Left and Right

How Everything Became ‘Fascism’: Stanley Payne

December 8, 2022

Photo: A. Davey / CC BY-NC-ND 2.0

Fascism Comes to America: A Century of Obsession in Politics and Culture
By Bruce Kuklick
University of Chicago Press, 264 pages, $35

Speaking to a group of donors in Rockville, Md., in August, President Biden declared that support for Donald Trump constituted a kind of “semi-fascism.” It is the latest expression of a century-old tradition of Americans calling their political enemies fascists. In Fascism Comes to America, historian Bruce Kuklick provides the newest analysis—a brief but reasonably comprehensive survey of the bewildering variety of ways in which the “f-word” has been used in the United States during the past century, often in an attempt to distract from the real sources and contours of contemporary Western proto-authoritarianism.

Indiscriminate and ubiquitous usage to denigrate adversaries was made standard propaganda practice by the Soviet Comintern in 1923, but Kuklick’s focus is on American practitioners.
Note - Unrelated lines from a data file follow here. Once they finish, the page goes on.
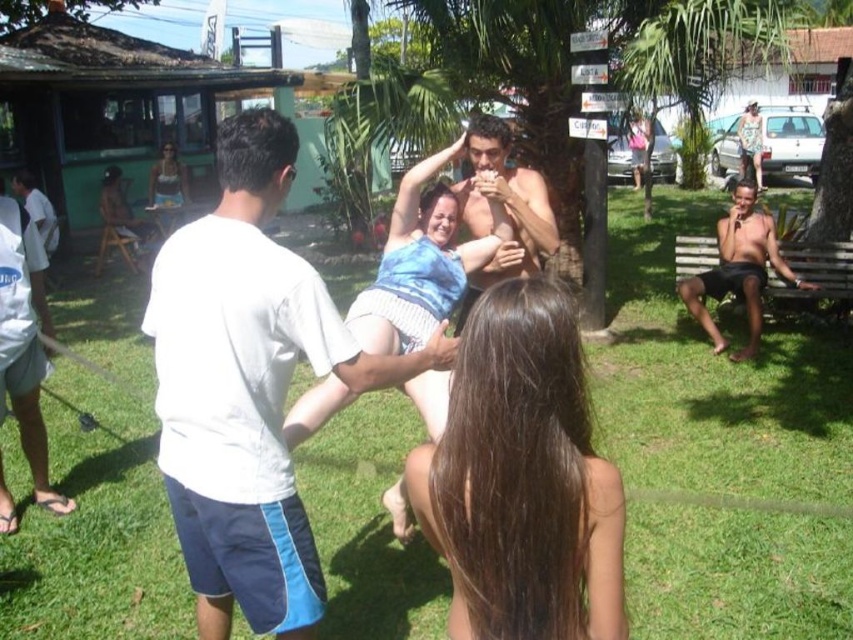
Image resolution: width=853 pixels, height=640 pixels. What do you see at coordinates (721, 451) in the screenshot? I see `green grass at center` at bounding box center [721, 451].

Can you confirm if green grass at center is taller than tan skin man at right?

Indeed, green grass at center has a greater height compared to tan skin man at right.

Who is more forward, (811, 593) or (756, 316)?

Point (811, 593) is more forward.

Find the location of `green grass at center`. green grass at center is located at coordinates (721, 451).

Does green leafy palm tree at upper center have a smaller size compared to blue tie-dye bikini top at center?

Correct, green leafy palm tree at upper center occupies less space than blue tie-dye bikini top at center.

Find the location of a particular element. green leafy palm tree at upper center is located at coordinates (701, 49).

Locate an element on the screen. This screenshot has width=853, height=640. green leafy palm tree at upper center is located at coordinates [x=701, y=49].

Looking at this image, between tan skin man at right and blue tie-dye bikini top at center, which one is positioned higher?

blue tie-dye bikini top at center is above.

Between point (685, 305) and point (740, 138), which one is positioned in front?

Point (685, 305)

Describe the element at coordinates (740, 269) in the screenshot. I see `tan skin man at right` at that location.

I want to click on tan skin man at right, so click(x=740, y=269).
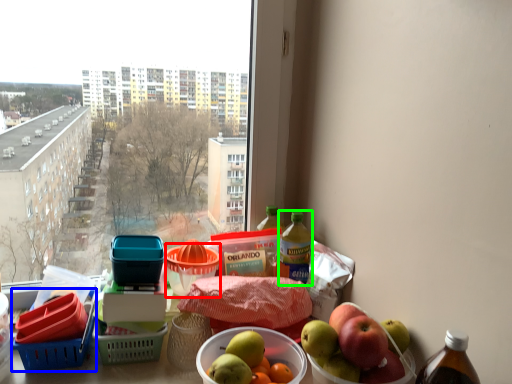
Question: Which is farther away from basket (highlighted by a red box)? basket (highlighted by a blue box) or bottle (highlighted by a green box)?

Choices:
 (A) basket
 (B) bottle

Answer: (A)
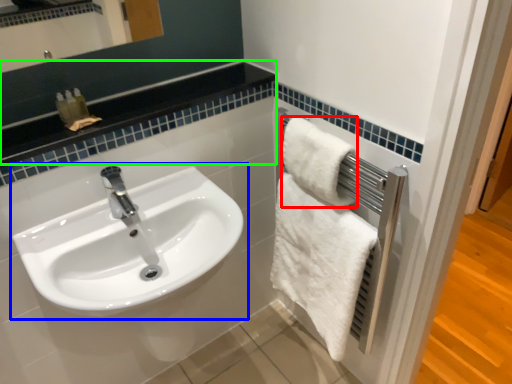
Question: Which object is the farthest from towel (highlighted by a red box)? Choose among these: sink (highlighted by a blue box) or balustrade (highlighted by a green box).

Choices:
 (A) sink
 (B) balustrade

Answer: (A)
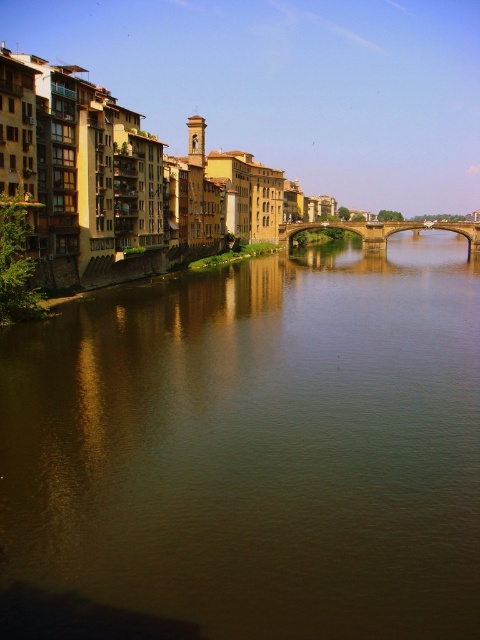
Question: Does brown reflective water at center have a larger size compared to stone arch bridge at center?

Choices:
 (A) no
 (B) yes

Answer: (B)

Question: Is brown reflective water at center positioned at the back of stone arch bridge at center?

Choices:
 (A) no
 (B) yes

Answer: (A)

Question: Does brown reflective water at center have a lesser width compared to stone arch bridge at center?

Choices:
 (A) no
 (B) yes

Answer: (A)

Question: Which point is closer to the camera?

The author, a retired professor at the University of Pennsylvania, employs an impressively broad lens that goes beyond politics and what passes for theory to culture and entertainment. This produces a thoroughly engaging work that, more than any previous account, reveals the bewildering range of usage and conjecture associated with the term in the United States.

“Fascism as epithet has little to do with fascism as historic reality.”

Kuklick recognizes at the outset that fascism, as an epithet, has little to do with fascism as a historic reality. His book isn’t a treatise in political history, but in the history of political language and images, accomplished with precision and insight. Its greatest achievement is to reveal for the first time the full extent, both chronologically and speculatively, of the rhetorical usage of the term in America. Its employment began earlier and its application has been yet more indiscriminate than even informed observers have been aware.

Initially, Italian Fascism received a warm reception from many American progressives. Polemical use emerged during the New Deal, and from the start in the 1930s, the f-word was thrown about more widely and indiscriminately than most of us have thought. Aside from Roosevelt himself, the most common lightning rod was Louisiana’s Huey Long, who first called FDR a fascist for the New Deal’s initial effort to coordinate big business and in turn was himself so termed for his radical populism. Then Long even applied the word to himself on a few occasions, though probably tongue-in-cheek. New Dealers applied the epithet to enemies, who hurled the word right back at them. The only common denominator was imprecision and vague polemics.